Can we add a comment above here saying that use of this interface is discouraged and callers should use the interface that takes the attributes with range information. Eventually, we should be getting rid of the range-less parsing functionality.

2706–2716

We might as well take the opportunity to fix the style issues.

2723–2724

A similar comment here would be handy.

2723–2750

Same

2725–2726
2732–2733
clang/lib/Parse/ParseDecl.cpp
164–167

Don't feel obligated to fix the naming style issues here -- that's quite a bit more churn. But if you did fix it, I wouldn't complain either.

clang/test/AST/sourceranges.cpp
112

This test looks to be failing the CI pipeline currently.

tbaeder updated this revision to Diff 334668.Apr 1 2021, 6:18 AM
tbaeder marked 10 inline comments as done.
This revision is now accepted and ready to land.Apr 1 2021, 7:01 AM
This revision was landed with ongoing or failed builds.Apr 1 2021, 8:27 AM
This revision was automatically updated to reflect the committed changes.

Damn. Reverted again for the time being. The libc++ build seems to fail and I won't have time to look into that this week. :(

Damn. Reverted again for the time being. The libc++ build seems to fail and I won't have time to look into that this week. :(

Thank you for the quick revert! From looking at the test failure, it looks like we may be relying on accepting attributes in more places than we expected.

Yep. I'll try to come up with a test and a fix next week.

tbaeder updated this revision to Diff 334954.Apr 2 2021, 7:38 AM

A little earlier than expected. Happy Easter :P

aaron.ballman added inline comments.Apr 2 2021, 10:49 AM
clang/test/Parser/cxx0x-attributes.cpp
377

Can you also add a test for __declspec attributes, like template <class _Tp, class _Alloc> friend class __declspec(code_seg("whatever")) vector4;? That is accepted by MSVC: https://godbolt.org/z/b8Gc3Y4Tr

tbaeder updated this revision to Diff 335016.Apr 2 2021, 12:49 PM

I compiled libc++ with a clang that has this patch applied and didn't run into more problems.
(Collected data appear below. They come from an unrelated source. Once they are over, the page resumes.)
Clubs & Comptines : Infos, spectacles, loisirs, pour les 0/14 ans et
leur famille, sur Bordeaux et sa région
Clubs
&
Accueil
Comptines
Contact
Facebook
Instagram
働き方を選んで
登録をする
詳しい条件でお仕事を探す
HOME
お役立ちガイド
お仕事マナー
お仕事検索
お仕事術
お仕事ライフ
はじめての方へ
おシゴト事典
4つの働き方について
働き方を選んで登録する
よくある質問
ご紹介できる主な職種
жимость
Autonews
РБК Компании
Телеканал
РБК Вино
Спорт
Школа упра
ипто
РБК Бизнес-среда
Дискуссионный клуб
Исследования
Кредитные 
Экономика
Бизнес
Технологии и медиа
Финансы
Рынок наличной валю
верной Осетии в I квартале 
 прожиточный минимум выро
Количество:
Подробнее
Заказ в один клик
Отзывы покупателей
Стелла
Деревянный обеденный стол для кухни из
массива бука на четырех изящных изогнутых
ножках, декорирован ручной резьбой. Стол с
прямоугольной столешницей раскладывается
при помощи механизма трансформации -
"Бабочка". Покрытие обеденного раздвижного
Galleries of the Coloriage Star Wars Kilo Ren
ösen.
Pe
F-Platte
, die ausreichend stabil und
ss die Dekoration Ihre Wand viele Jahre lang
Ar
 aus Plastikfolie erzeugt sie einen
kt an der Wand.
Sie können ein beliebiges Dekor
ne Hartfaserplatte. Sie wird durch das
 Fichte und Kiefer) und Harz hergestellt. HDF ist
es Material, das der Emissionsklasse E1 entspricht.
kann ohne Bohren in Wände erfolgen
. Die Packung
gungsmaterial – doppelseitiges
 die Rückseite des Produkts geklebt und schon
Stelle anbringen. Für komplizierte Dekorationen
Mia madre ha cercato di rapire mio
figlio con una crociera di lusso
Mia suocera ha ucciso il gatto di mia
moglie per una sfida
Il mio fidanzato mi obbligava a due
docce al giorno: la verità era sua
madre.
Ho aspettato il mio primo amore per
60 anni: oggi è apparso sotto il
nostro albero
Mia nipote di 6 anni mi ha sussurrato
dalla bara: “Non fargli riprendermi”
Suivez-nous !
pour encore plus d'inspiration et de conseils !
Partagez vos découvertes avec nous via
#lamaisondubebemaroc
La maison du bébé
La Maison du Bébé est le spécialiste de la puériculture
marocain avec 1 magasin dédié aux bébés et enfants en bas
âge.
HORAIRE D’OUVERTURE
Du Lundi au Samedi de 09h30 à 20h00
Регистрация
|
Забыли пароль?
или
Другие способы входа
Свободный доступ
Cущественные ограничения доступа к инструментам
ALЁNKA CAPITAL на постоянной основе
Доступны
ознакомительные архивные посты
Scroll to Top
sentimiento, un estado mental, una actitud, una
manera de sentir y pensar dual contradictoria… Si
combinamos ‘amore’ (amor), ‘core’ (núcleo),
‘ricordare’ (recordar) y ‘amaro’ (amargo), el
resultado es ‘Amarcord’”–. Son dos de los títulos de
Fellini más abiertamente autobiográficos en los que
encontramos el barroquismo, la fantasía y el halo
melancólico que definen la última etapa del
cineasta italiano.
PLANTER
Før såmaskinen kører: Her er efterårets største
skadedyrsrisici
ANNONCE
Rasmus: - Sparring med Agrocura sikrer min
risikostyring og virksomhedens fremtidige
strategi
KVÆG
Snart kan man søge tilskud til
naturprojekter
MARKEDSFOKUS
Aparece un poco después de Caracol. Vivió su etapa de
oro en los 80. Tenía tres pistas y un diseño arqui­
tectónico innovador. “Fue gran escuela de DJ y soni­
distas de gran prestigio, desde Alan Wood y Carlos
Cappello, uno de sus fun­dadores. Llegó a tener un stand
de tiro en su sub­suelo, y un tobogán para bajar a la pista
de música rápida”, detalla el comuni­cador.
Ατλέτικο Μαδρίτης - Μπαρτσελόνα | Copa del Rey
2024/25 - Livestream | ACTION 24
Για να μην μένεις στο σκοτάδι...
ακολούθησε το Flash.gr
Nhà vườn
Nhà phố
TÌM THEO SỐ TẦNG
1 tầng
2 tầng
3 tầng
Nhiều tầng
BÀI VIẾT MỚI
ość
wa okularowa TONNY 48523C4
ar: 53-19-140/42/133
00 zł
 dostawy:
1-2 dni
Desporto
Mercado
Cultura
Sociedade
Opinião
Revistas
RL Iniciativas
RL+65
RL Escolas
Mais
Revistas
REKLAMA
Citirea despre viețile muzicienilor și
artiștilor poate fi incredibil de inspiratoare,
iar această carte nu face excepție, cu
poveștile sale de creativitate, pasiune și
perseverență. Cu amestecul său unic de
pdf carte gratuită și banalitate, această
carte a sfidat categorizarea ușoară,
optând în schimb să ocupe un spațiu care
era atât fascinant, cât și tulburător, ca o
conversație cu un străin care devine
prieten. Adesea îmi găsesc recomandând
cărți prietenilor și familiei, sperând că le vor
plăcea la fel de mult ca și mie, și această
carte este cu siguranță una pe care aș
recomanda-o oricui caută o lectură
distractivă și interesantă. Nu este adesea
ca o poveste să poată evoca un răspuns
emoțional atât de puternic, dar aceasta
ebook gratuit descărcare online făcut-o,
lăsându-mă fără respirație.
Thank you for the additional test case, this LGTM again.

thakis added a subscriber: thakis.Apr 4 2021, 7:51 AM

The test fails on macOS: http://45.33.8.238/macm1/6821/step_6.txt

Please take a look and revert for now if it takes a while to fix.

The test fails on macOS: http://45.33.8.238/macm1/6821/step_6.txt

Please take a look and revert for now if it takes a while to fix.

I've committed a speculative fix in 241d42c38226e46ff01b774da3167ec54420bf24.

FWIW, this now causes Clang to produce an error on this code, when it didn't before:

using namespace::foo __attribute__((deprecated("message")));

I discussed this with Richard Smith, who points out that GCC does not accept this and it's not permitted according to the C++ standard, so this should probably be considered an accidental fix of a longstanding bug. With that said, would it be useful to add this as a tested case?

FWIW, this now causes Clang to produce an error on this code, when it didn't before:

using namespace::foo __attribute__((deprecated("message")));

I discussed this with Richard Smith, who points out that GCC does not accept this and it's not permitted according to the C++ standard, so this should probably be considered an accidental fix of a longstanding bug. With that said, would it be useful to add this as a tested case?

I think that would be a useful test case if only to document that we explicitly expect the situation to be a parsing error.